A theological discussion on animals and an apology
What I've been up to (and not)
First of all, if you’re interested in the sorts of things I’ve written about here, I very highly recommend you check out this video discussion between two Orthodox philosopher-friends, Joshua Matthan Brown, and Jesse Hake, on Animals and the Restoration of All Things.
The discussion was occasioned by the publication of a chapter by Jesse on the topic in a new book edited by Steven HAuse called Christ Saves All: Christian Universalist Perspectives. Jesse was kind enough to dedicate the chapter to me, and I was hoping to join the conversation as well, but couldn’t get it to work with my schedule in time. But, to be honest, it was probably better without me and my presence would only have put a lie to the very kind things they say about me in the first few minutes. All joking aside, it was a wonderful conversation that strengthened my faith. Check it out.
Secondly, I must apologize for my relative absence the past few weeks. Things tend to be a bit busier for me, and my schedule less in my control, in the summer months.

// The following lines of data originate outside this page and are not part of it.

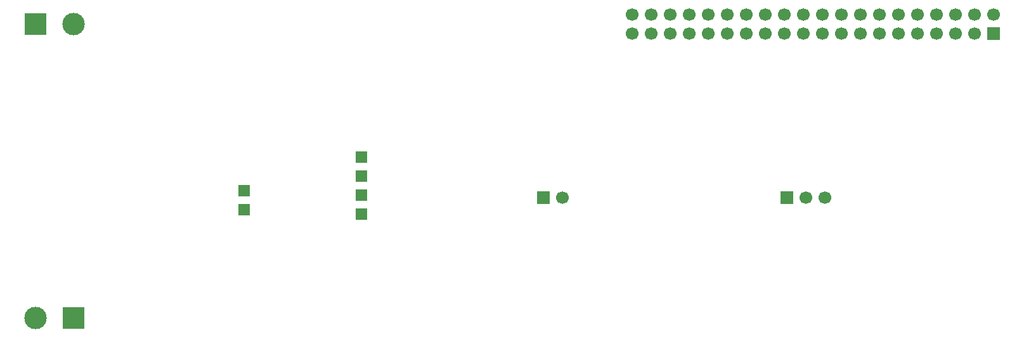
<source format=gbr>
%TF.GenerationSoftware,KiCad,Pcbnew,9.0.2*%
%TF.CreationDate,2025-06-30T21:03:27+02:00*%
%TF.ProjectId,evac,65766163-2e6b-4696-9361-645f70636258,rev?*%
%TF.SameCoordinates,Original*%
%TF.FileFunction,Soldermask,Bot*%
%TF.FilePolarity,Negative*%
%FSLAX46Y46*%
G04 Gerber Fmt 4.6, Leading zero omitted, Abs format (unit mm)*
G04 Created by KiCad (PCBNEW 9.0.2) date 2025-06-30 21:03:27*
%MOMM*%
%LPD*%
G01*
G04 APERTURE LIST*
%ADD10R,3.000000X3.000000*%
%ADD11C,3.000000*%
%ADD12R,1.700000X1.700000*%
%ADD13C,1.700000*%
%ADD14R,1.500000X1.500000*%
G04 APERTURE END LIST*
D10*
%TO.C,J7*%
X91915000Y-121825000D03*
D11*
X86835000Y-121825000D03*
%TD*%
D12*
%TO.C,J4*%
X187110000Y-105750000D03*
D13*
X189650000Y-105750000D03*
X192190000Y-105750000D03*
%TD*%
D12*
%TO.C,J3*%
X214725000Y-83825000D03*
D13*
X214725000Y-81285000D03*
X212185000Y-83825000D03*
X212185000Y-81285000D03*
X209645000Y-83825000D03*
X209645000Y-81285000D03*
X207105000Y-83825000D03*
X207105000Y-81285000D03*
X204565000Y-83825000D03*
X204565000Y-81285000D03*
X202025000Y-83825000D03*
X202025000Y-81285000D03*
X199485000Y-83825000D03*
X199485000Y-81285000D03*
X196945000Y-83825000D03*
X196945000Y-81285000D03*
X194405000Y-83825000D03*
X194405000Y-81285000D03*
X191865000Y-83825000D03*
X191865000Y-81285000D03*
X189325000Y-83825000D03*
X189325000Y-81285000D03*
X186785000Y-83825000D03*
X186785000Y-81285000D03*
X184245000Y-83825000D03*
X184245000Y-81285000D03*
X181705000Y-83825000D03*
X181705000Y-81285000D03*
X179165000Y-83825000D03*
X179165000Y-81285000D03*
X176625000Y-83825000D03*
X176625000Y-81285000D03*
X174085000Y-83825000D03*
X174085000Y-81285000D03*
X171545000Y-83825000D03*
X171545000Y-81285000D03*
X169005000Y-83825000D03*
X169005000Y-81285000D03*
X166465000Y-83825000D03*
X166465000Y-81285000D03*
%TD*%
D14*
%TO.C,KR1*%
X130350000Y-100350000D03*
X130350000Y-102890000D03*
X130350000Y-105430000D03*
X130350000Y-107970000D03*
X114650000Y-104850000D03*
X114650000Y-107390000D03*
%TD*%
D12*
%TO.C,J2*%
X154625000Y-105800000D03*
D13*
X157165000Y-105800000D03*
%TD*%
D10*
%TO.C,J1*%
X86820000Y-82600000D03*
D11*
X91900000Y-82600000D03*
%TD*%
M02*

</source>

But another reason is that I’ve caught a bit of the “entrepreneurial bug” and have been busily trying to code an app in a relatively short time while I’m not working at the day job. Seeing so many of my professor friends struggling with AI plagiarism, and remembering my own frustrations with the hassle of managing student writing, I thought I’d try to make an app which will both improve over the usual methods of plagiarism-detection and make the grading process a bit easier for teachers. It’s (provisionally) called PaperMind, and the gist of it is that, rather than focusing on the final product and trying to work backwards to figure out if it was plagiarized, it focuses on the process of writing: the students write their essays in an in-app editor that records all changes as they happen, and flags suspicious events like large or frequent copy-and-pastes, abnormally fast typing, lack of edits, etc. The teacher can then “play back” the whole composition process, comment on and grade the paper in the app, and email it back with the click of a few buttons. I’m hoping to have an MVP available for a few users to test in time for the beginning of the fall semester. If you are a college/university teacher, or know someone who is, please help me out by filling out or sharing this short survey I’ve made to collect some initial user data: https://forms.gle/U16eLGXDNoMKUvFC9


Normalizing an atypical publishing schedule is essential. We are human not robots churning out content in a steady never ending stream. Glad you're working on other things that are fruitful for you.
As a teacher, I've been thinking for a while that the best way to detect AI cheating would be to keep a record of the assignment's process of creation, so it's interesting to see someone who actually knows something about coding doing the same thing. It is rather depressing that the only way to stop ever more sophisticated cheating is to adopt ever more intrusive surveillence, and that will likely be the only solution as long as the laissez-faire approach to technological development continues.